Feature analysis of marginalized stacked denoising autoenconder for unsupervised domain adaptation

Abstract

Marginalized stacked denoising autoencoder (mSDA), has recently emerged with demonstrated effectiveness in domain adaptation. In this paper, we investigate the rationale for why mSDA benefits domain adaptation tasks from the perspective of adaptive regularization. Our investigations focus on two types of feature corruption noise: Gaussian noise (mSDA g ) and Bernoulli dropout noise (mSDA bd ). Both theoretical and empirical results demonstrate that mSDA bd successfully boosts the adaptation performance but mSDA g fails to do so. We then propose a new mSDA with data-dependent multinomial dropout noise (mSDA md ) that overcomes the limitations of mSDA bd and further improves the adaptation performance. Our mSDA md is based on a more realistic assumption: different features are correlated and, thus, should be corrupted with different probabilities.
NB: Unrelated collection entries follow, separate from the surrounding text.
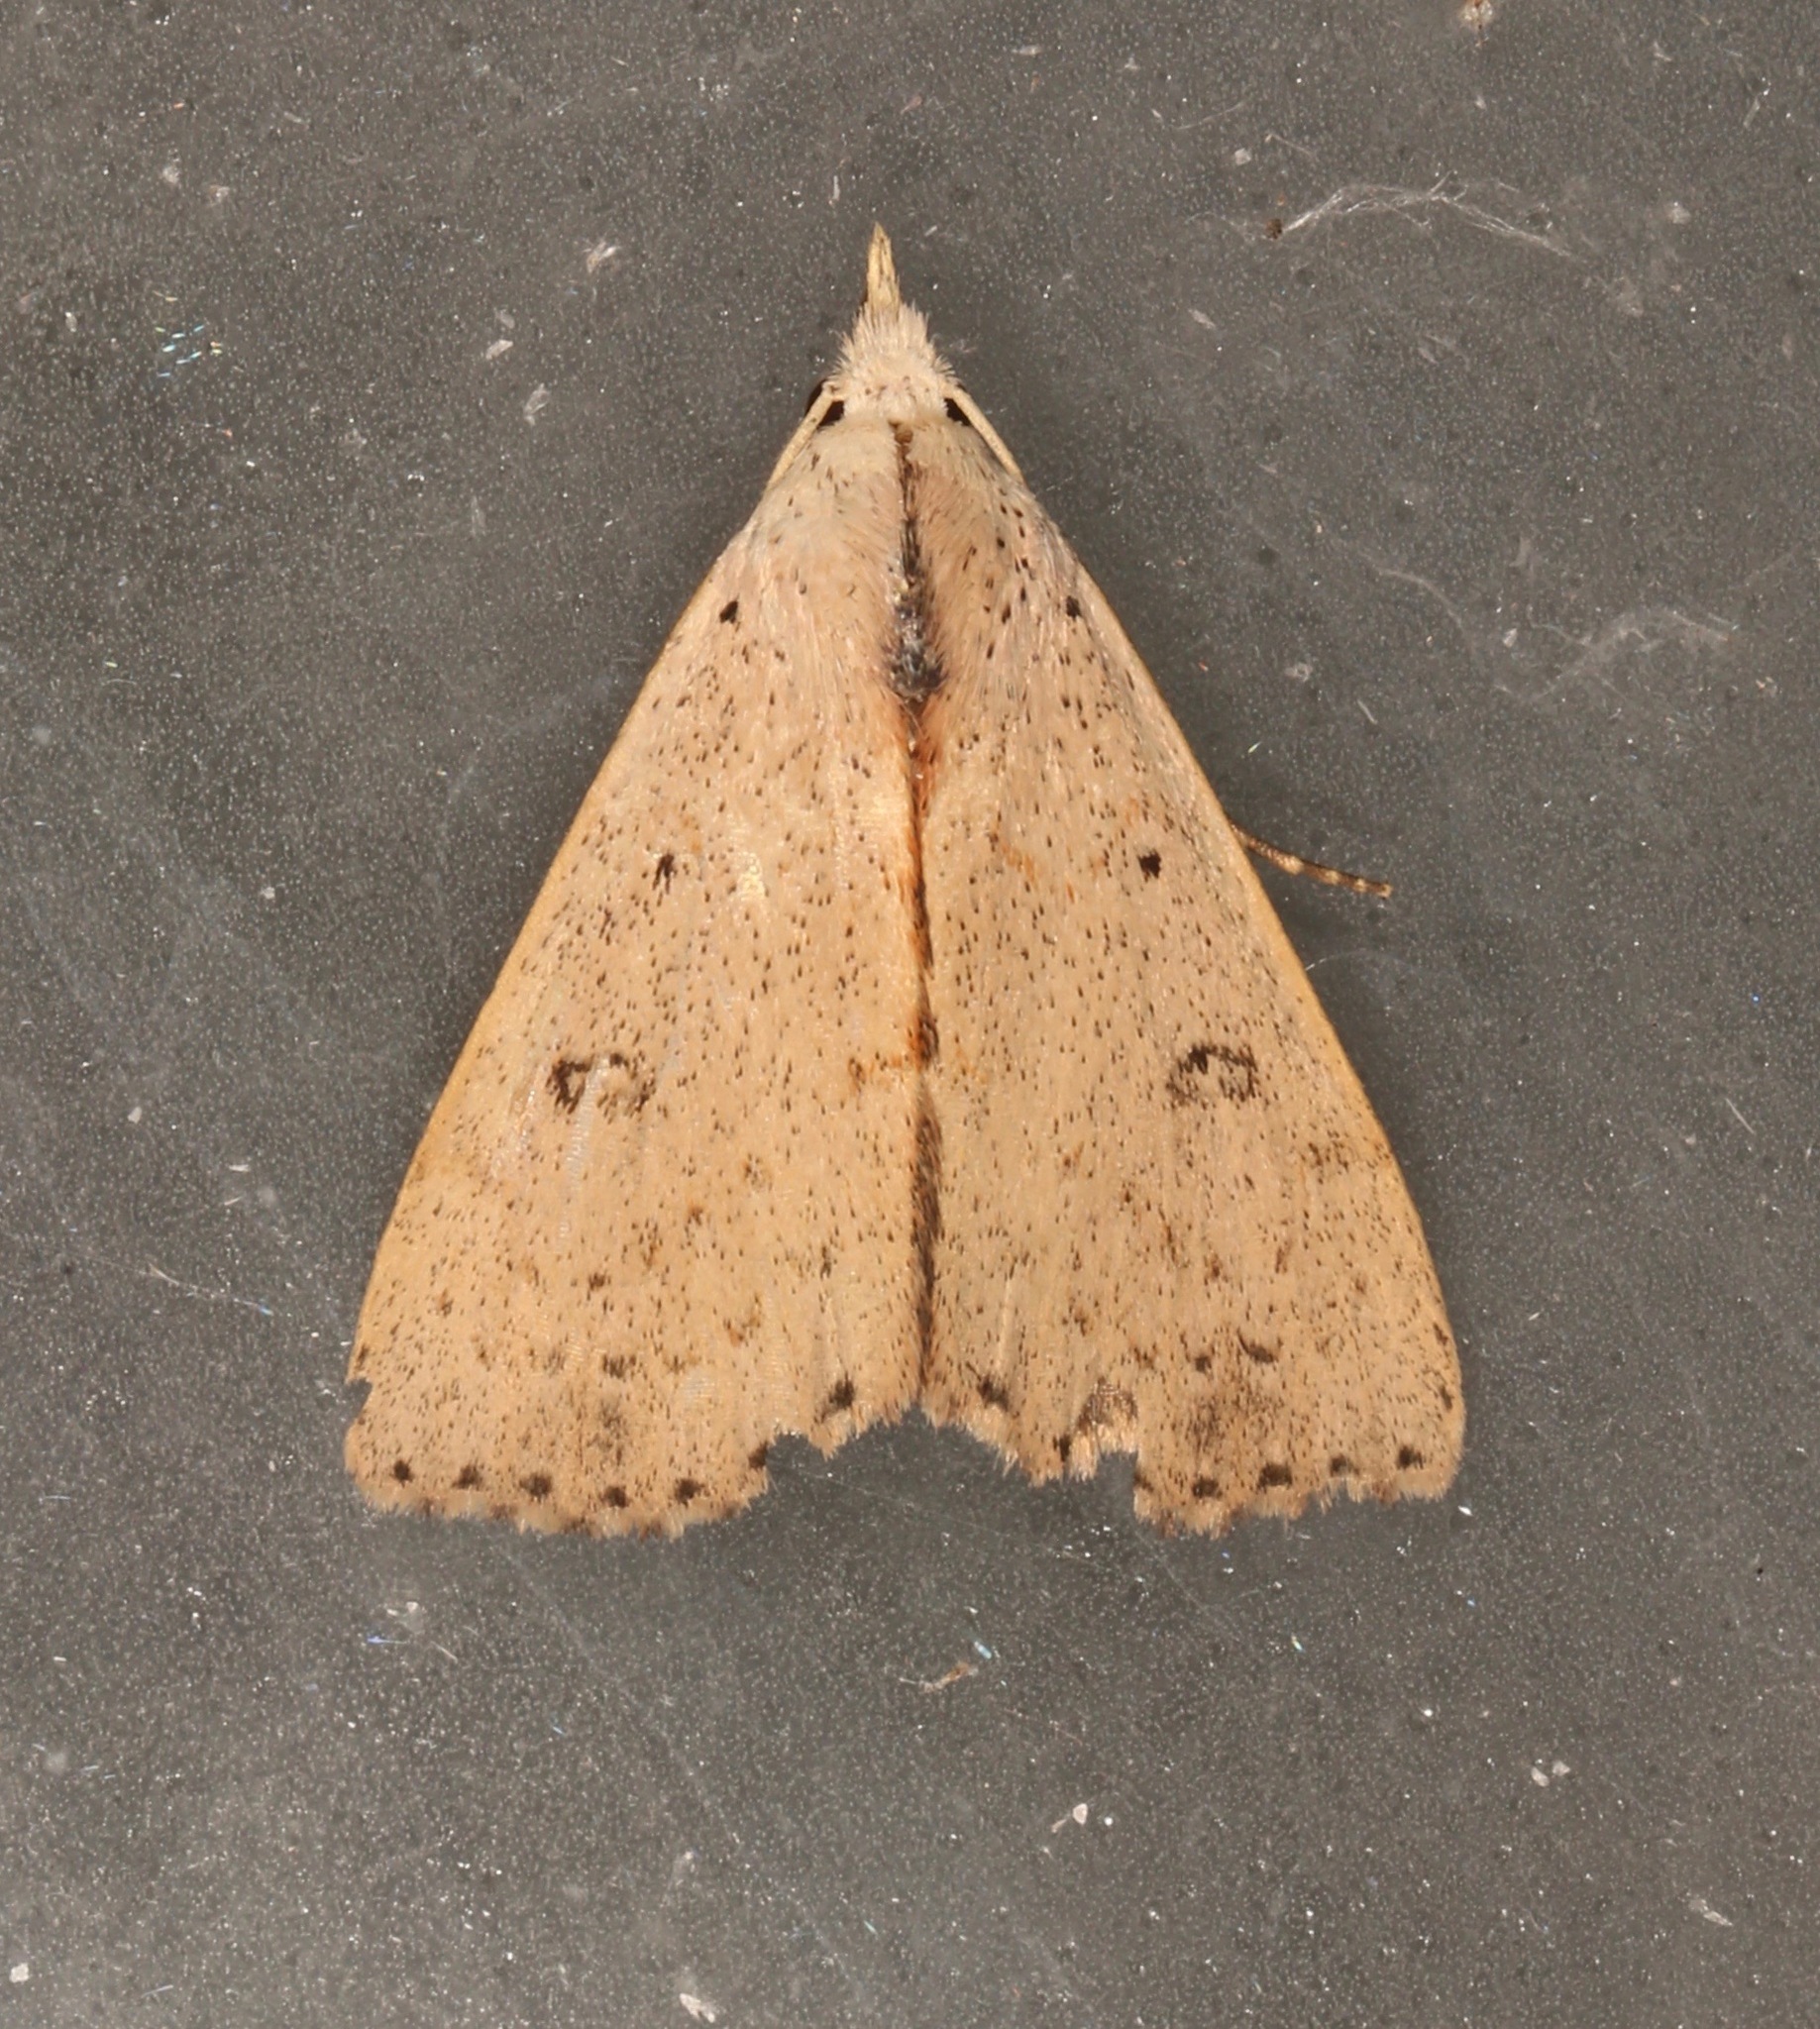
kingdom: Animalia
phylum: Arthropoda
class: Insecta
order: Lepidoptera
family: Erebidae
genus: Scolecocampa
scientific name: Scolecocampa liburna
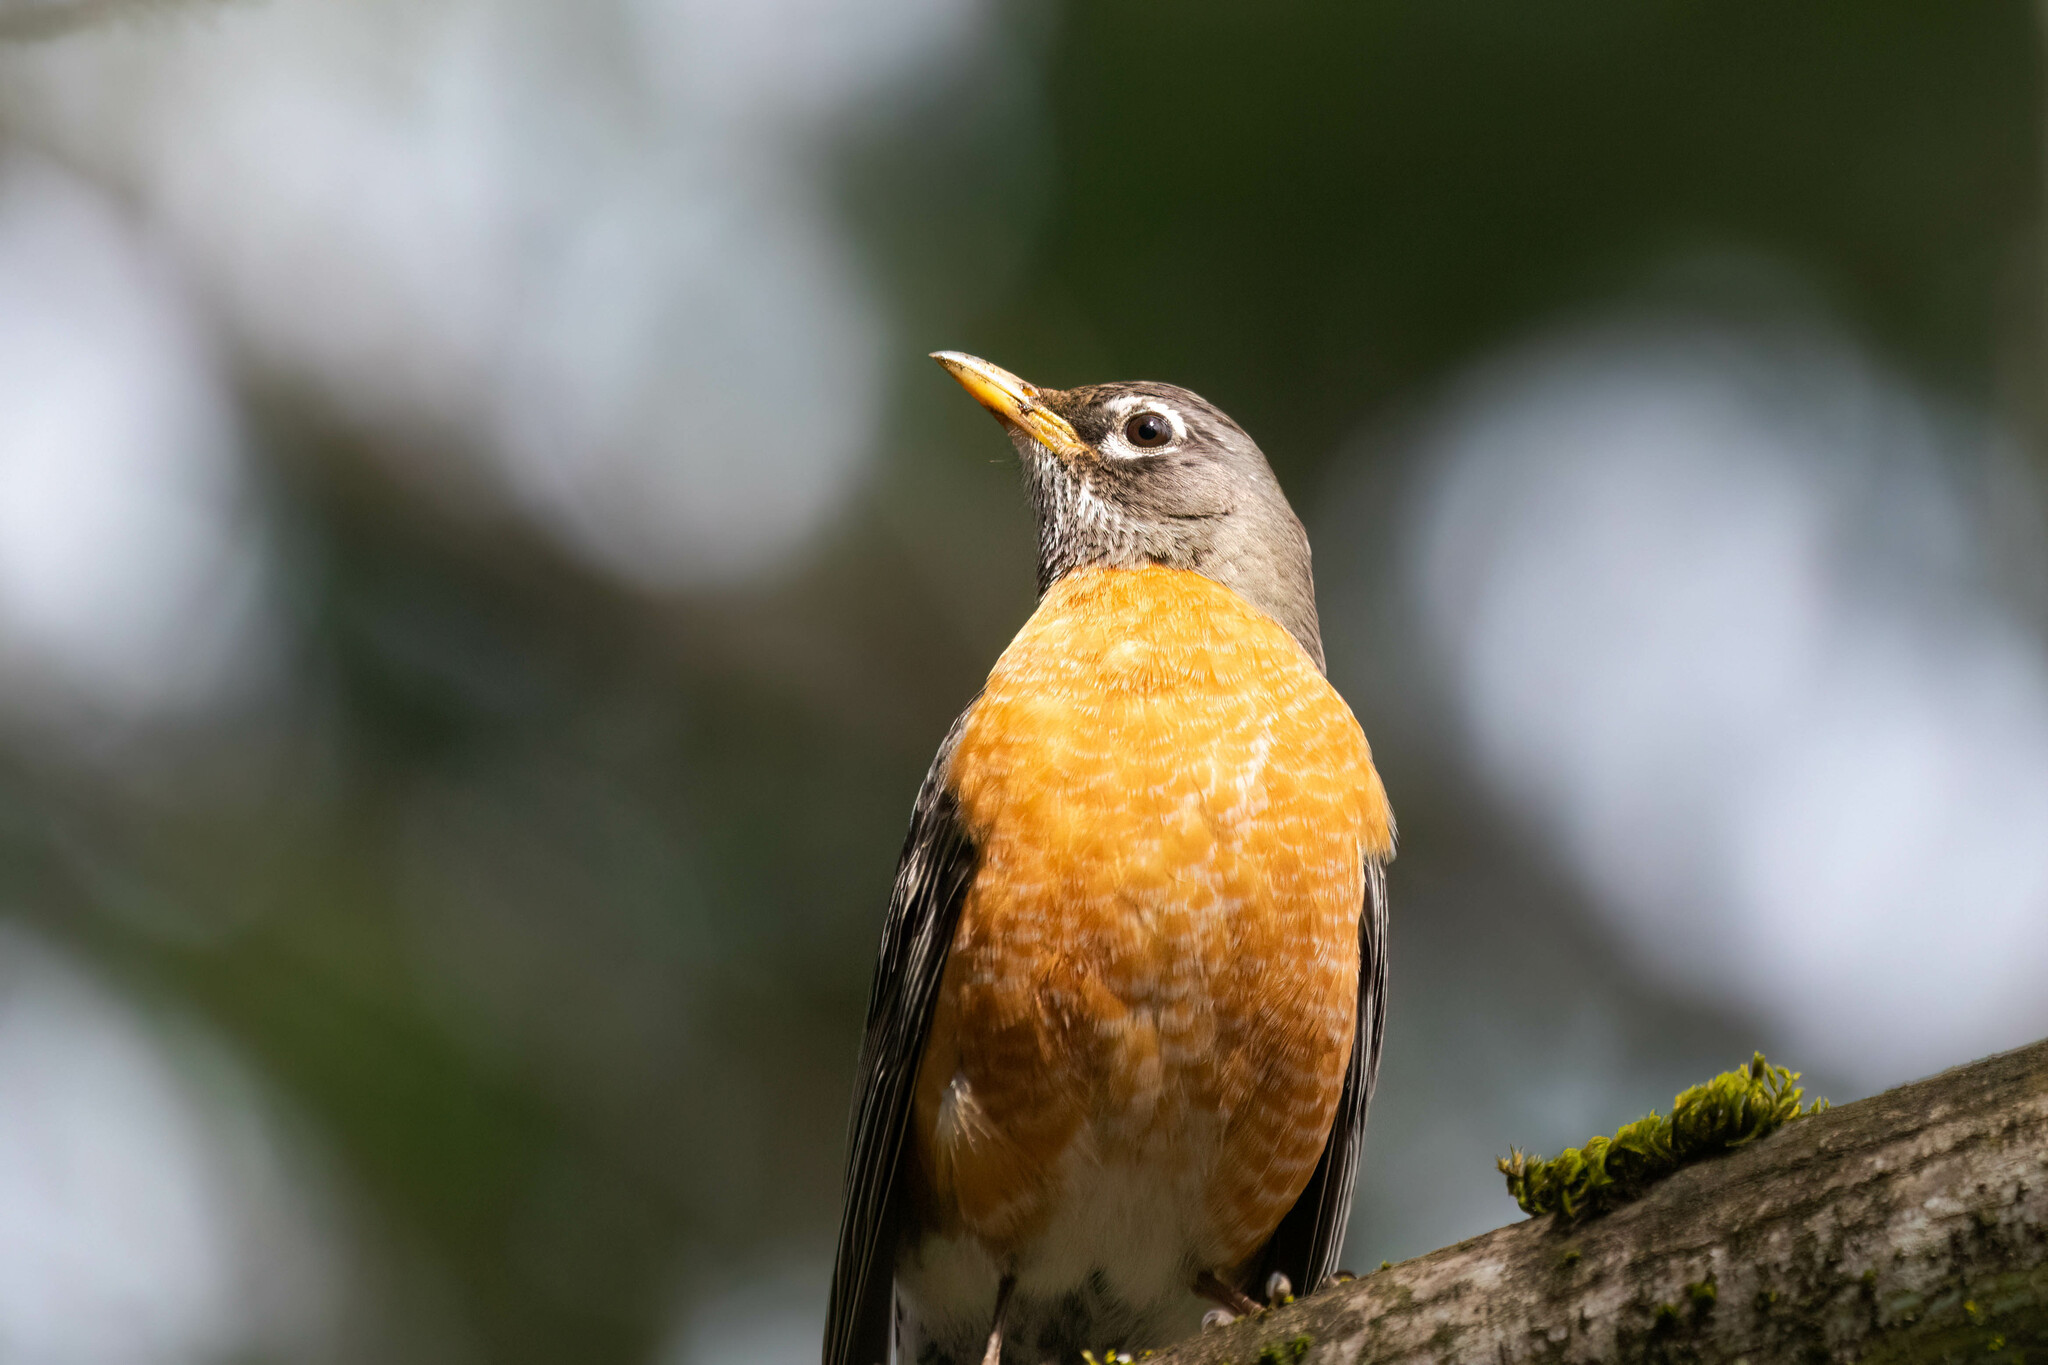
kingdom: Animalia
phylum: Chordata
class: Aves
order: Passeriformes
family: Turdidae
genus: Turdus
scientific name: Turdus migratorius
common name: American robin
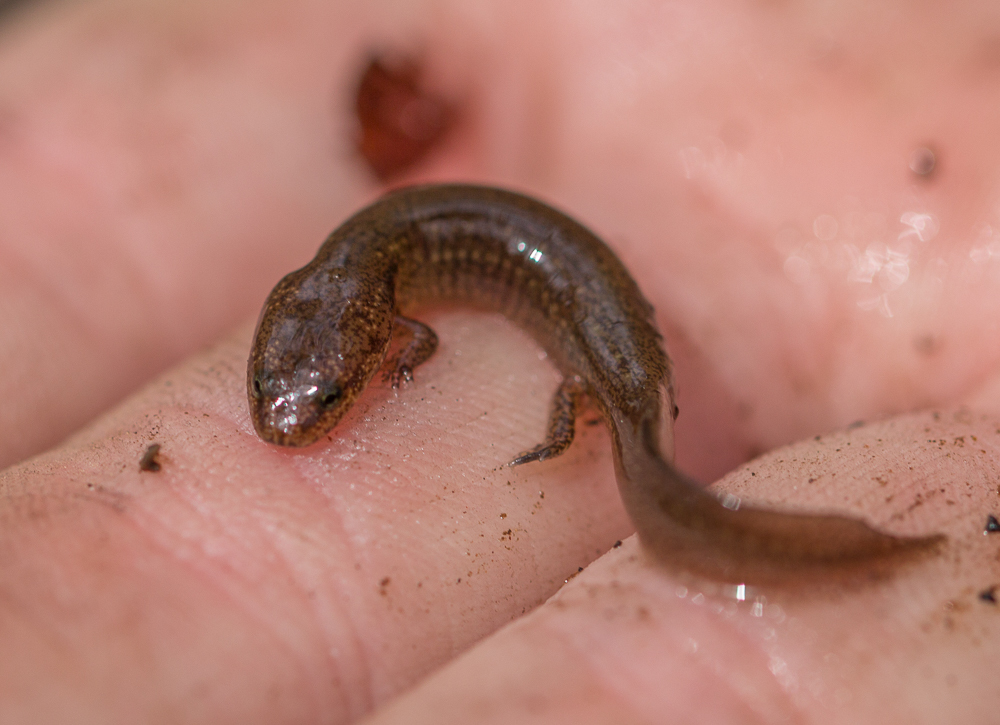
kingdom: Animalia
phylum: Chordata
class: Amphibia
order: Caudata
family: Plethodontidae
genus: Pseudotriton
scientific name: Pseudotriton ruber
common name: Red salamander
Experimental results demonstrate the superiority of mSDA md to mSDA bd on the adaptation performance and the convergence speed. Finally, we propose a deep transferable feature coding (DTFC) framework for unsupervised domain adaptation. The motivation of DTFC is that mSDA fails to consider the distribution discrepancy across different domains in the feature learning process. We introduce a new element to mSDA: domain divergence minimization by maximum mean discrepancy. This element is essential for domain adaptation as it ensures the extracted deep features to have a small distribution discrepancy. The effectiveness of DTFC is verified by extensive experiments on three benchmark data sets for both Bernoulli dropout noise and multinomial dropout noise.